[Haskell-cafe] containers license issue

Mike Meyer mwm at mired.org
Mon Dec 17 16:45:57 CET 2012


Ketil Malde <ketil at malde.org> wrote:
>In particular when copyright is concerned, I believe that verbatim
>copying in many cases will require a license to the original work, but
>merly examining the original work to make use of algorithms, tricks,
>and
>structures from it will not.

If you don't actually copy any of the text in the latter case, that would be correct. But there's an incredible amount of grey between those two extremes of black and white, and it's possible that you've unintentionally recreated significant bits of the original.

The Oracle/Google lawsuit was all about those shades of grey - some of the API's in Dalvik were implemented by people who had read the Java sources. Oracle claimed as much as possible was derivative, Google that none of it was. The judge ruled that some uses were infringing and some uses were not. This was a technically literate judge - he ruled that one of the cases was non-infringing because he could trivially implement the function in Java himself.
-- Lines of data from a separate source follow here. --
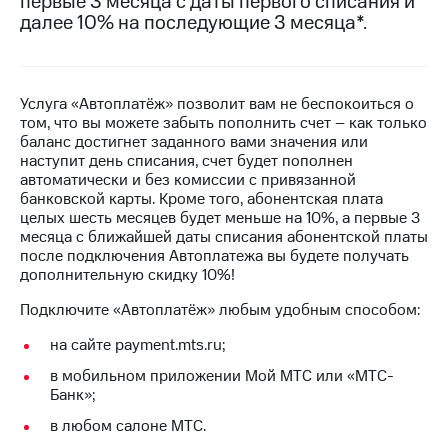
первые 3 месяца с даты первого списания и
на связь
далее 10% на последующие 3 месяца*.
Роуминг
Тарифы
RED,
Семейная
РИИЛ
Услуга «Автоплатёж» позволит вам не беспокоиться о
группа
и МТС
том, что вы можете забыть пополнить счет – как только
Супер
баланс достигнет заданного вами значения или
Заказать
дешевле
наступит день списания, счет будет пополнен
SIM-
при
автоматически и без комиссии с привязанной
карту
оплате
банковской карты. Кроме того, абонентская плата
с карты
целых шесть месяцев будет меньше на 10%, а первые 3
Оформить
МТС
месяца с ближайшей даты списания абонентской платы
eSIM
Деньги
после подключения Автоплатежа вы будете получать
дополнительную скидку 10%!
SIM-
Выберите
карта
и подключите
Подключите «Автоплатёж» любым удобным способом:
для
ТВ
иностранцев
с выгодным
на сайте payment.mts.ru;
тарифом
Оформить
в мобильном приложении Мой МТС или «МТС-
чистый
Банк»;
Тарифы
номер
в любом салоне МТС.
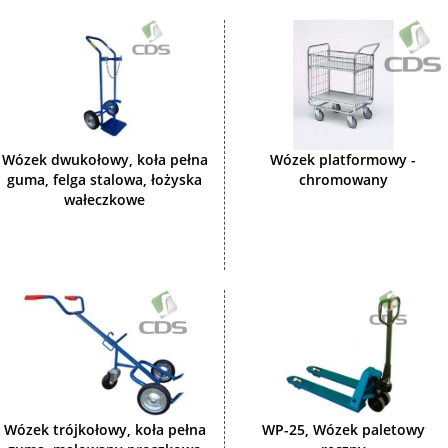
Wózek dwukołowy, koła pełna
Wózek platformowy -
guma, felga stalowa, łożyska
chromowany
wałeczkowe
Wózek trójkołowy, koła pełna
WP-25, Wózek paletowy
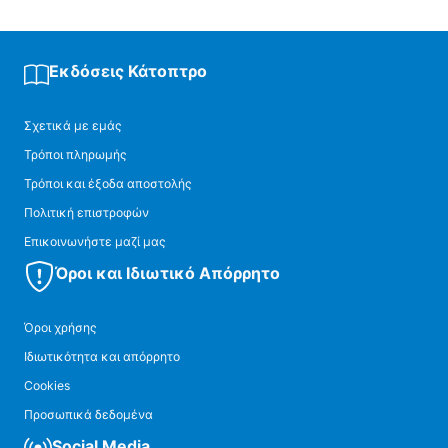
Εκδόσεις Κάτοπτρο
Σχετικά με εμάς
Τρόποι πληρωμής
Τρόποι και έξοδα αποστολής
Πολιτική επιστροφών
Επικοινωνήστε μαζί μας
Όροι και Ιδιωτικό Απόρρητο
Όροι χρήσης
Ιδιωτικότητα και απόρρητο
Cookies
Προσωπικά δεδομένα
Social Media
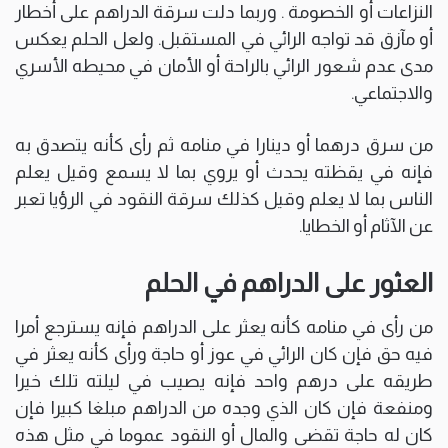
النزاعات أو الخصومة . وربما دلت سرقة الدراهم على أخطار
أو مآزق قد تواجه الرائي في المستقبل. ولعل الحلم يعكس
مدى عدم شعور الرائي بالراحة أو الأمان في محيطه الأسري
والاجتماعي.
من سرق درهما أو دينارا في منامه ثم رأى كأنه يتصدق به
فإنه في يقظته يحدث أو يروي بما لا يسمع وقيل يعلم
الناس بما لا يعلم وقيل كذلك سرقة النقود في الرؤيا تعبر
عن الآثام أو الخطايا.
العثور على الدراهم في الحلم
من رأى في منامه كأنه يعثر على الدراهم فإنه يسترجع أمرا
فيه حق فإن كان الرائي في عوز أو حاجة ورأى كأنه يعثر في
طريقه على درهم واحد فإنه يصيب في ليلته تلك خيرا
ومنفعة فإن كان الذي وجده من الدراهم مبلغا كبيرا فإن
كان له حاجة تقضى والمال أو النقود عموما في مثل هذه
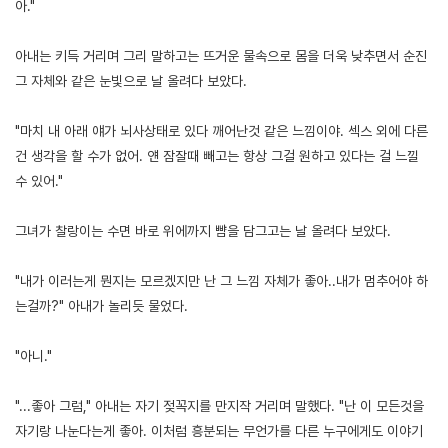
아."
아내는 키득 거리며 그리 말하고는 뜨거운 물속으로 몸을 더욱 낮추면서 순진
그 자체와 같은 눈빛으로 날 올려다 보았다.
"마치 내 아래 얘가 뇌사상태로 있다 깨어난것 같은 느낌이야. 섹스 외에 다른
건 생각을 할 수가 없어. 얜 잠잘때 빼고는 항상 그걸 원하고 있다는 걸 느낄
수 있어."
그녀가 찰랑이는 수면 바로 위에까지 뺨을 담그고는 날 올려다 보았다.
"내가 이러는게 뭔지는 모르겠지만 난 그 느낌 자체가 좋아..내가 멈추어야 하
는걸까?" 아내가 놀리듯 물었다.
"아니."
"...좋아 그럼," 아내는 자기 젖꼭지를 만지작 거리며 말했다. "난 이 모든것을
자기랑 나눈다는게 좋아. 이처럼 흥분되는 무언가를 다른 누구에게도 이야기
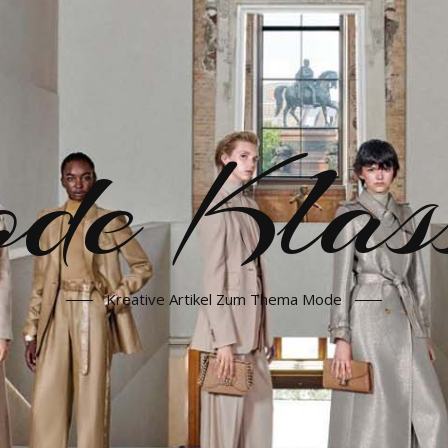
e Klass
Kreative Artikel Zum Thema Mode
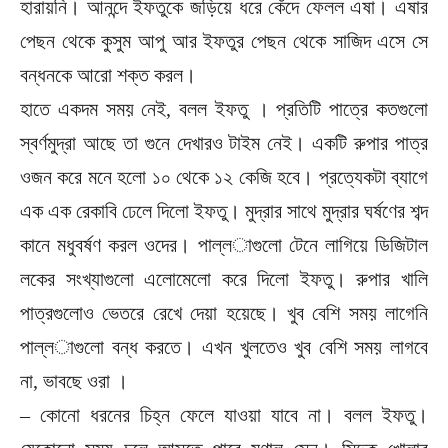
হারায়নি। আনন্দে ইফতুকে জড়িয়ে ধরে কেঁদে ফেলল এষা। এষার
পেছন থেকে কুসুম আপু আর ইফতুর পেছন থেকে সাজিদ এসে সে
বন্ধনকে আরো শক্ত করল।
হাতে একদম সময় নেই, বলল ইফতু । প্রতিটি পাত্রে কতগুলো
স্বর্ণমুদ্রা আছে তা গুনে দেখারও টাইম নেই। একটি রুপার পাত্র
ওজন করে মনে হলো ১০ থেকে ১২ কেজি হবে। প্রত্যেকটা ব্যাগে
এক এক রেকাবি ঢেলে দিলো ইফতু। মুদ্রার সাথে মুদ্রার ঘর্ষণের শব্দ
কানে মধুবর্ষণ করল ওদের। পাল্ল­াগুলো টেনে লাগিয়ে ডিজিটাল
লকের সংখ্যাগুলো এলোমেলো করে দিলো ইফতু। রুপার খালি
পাত্রগুলোও ভেতরে রেখে দেয়া হয়েছে। খুব বেশি সময় লাগেনি
পাল্ল­াগুলো বন্ধ করতে। এখন খুলতেও খুব বেশি সময় লাগবে
না, ভাবছে ওরা ।
– কোনো ধরনের চিহ্ন ফেলে যাওয়া যাবে না। বলল ইফতু।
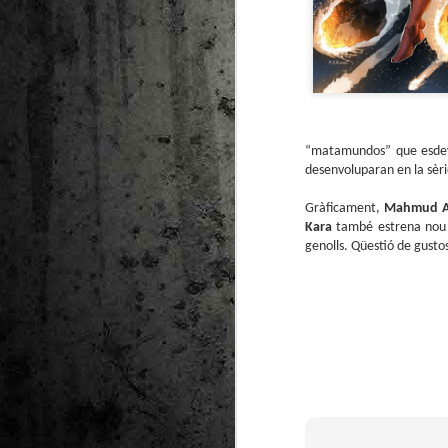
“matamundos” que esdevé 
desenvoluparan en la sèri
Gràficament,
Mahmud A.
Kara
també estrena nou di
genolls. Qüestió de gusto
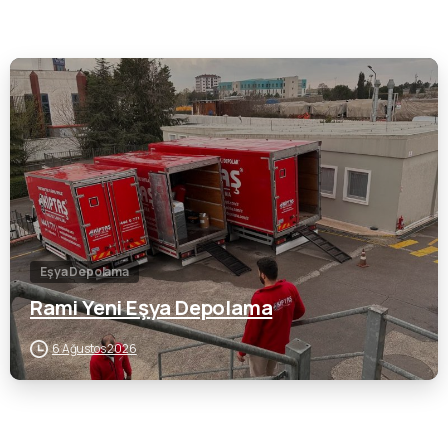
0
Eşya Depolama
Rami Yeni Eşya Depolama
6 Ağustos 2026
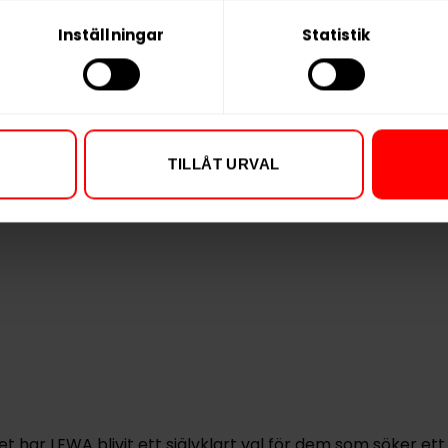
Inställningar
Statistik
TILLÅT URVAL
t har LEWA blivit ett självklart val för dem som söker ett m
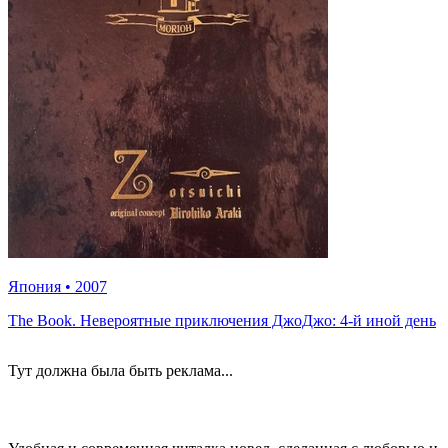
Япония
•
2007
The Book. Невероятные приключения ДжоДжо: 4-й иной день
Тут должна была быть реклама...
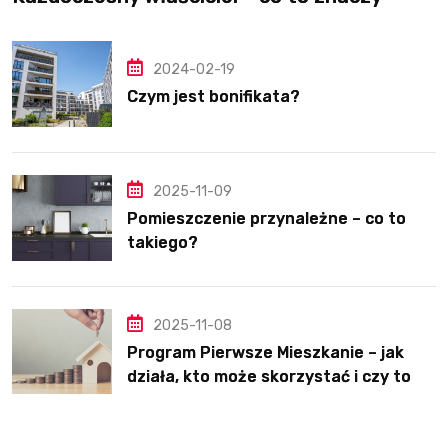
2024-02-19
Czym jest bonifikata?
2025-11-09
Pomieszczenie przynależne – co to
takiego?
2025-11-08
Program Pierwsze Mieszkanie – jak
działa, kto może skorzystać i czy to
dobre rozwiązanie?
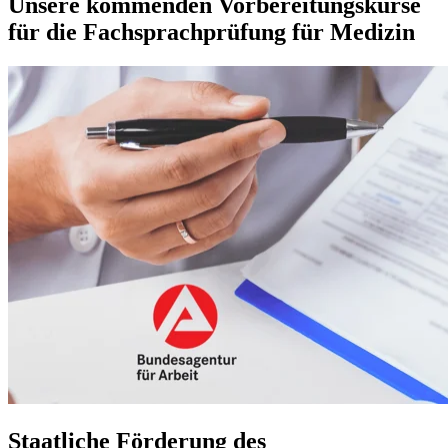
Unsere kommenden Vorbereitungskurse
für die
Fachsprachprüfung
für Medizin
Staatliche Förderung des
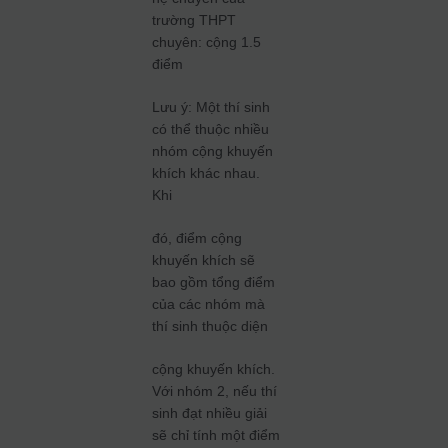
trường THPT
chuyên: cộng 1.5
điểm
Lưu ý: Một thí sinh
có thể thuộc nhiều
nhóm cộng khuyến
khích khác nhau.
Khi
đó, điểm cộng
khuyến khích sẽ
bao gồm tổng điểm
của các nhóm mà
thí sinh thuộc diện
cộng khuyến khích.
Với nhóm 2, nếu thí
sinh đạt nhiều giải
sẽ chỉ tính một điểm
The lawyer who pointed out the possible infringement here isn't really worried about losing such a lawsuit - there are lots of ways to deal with that short of actually releasing any sources they consider proprietary. They want to avoid the lawsuit *at all*, as that will almost certainly be more expensive than losing it. At least, that's what I hear from clients who ask me not to include GPL'ed software.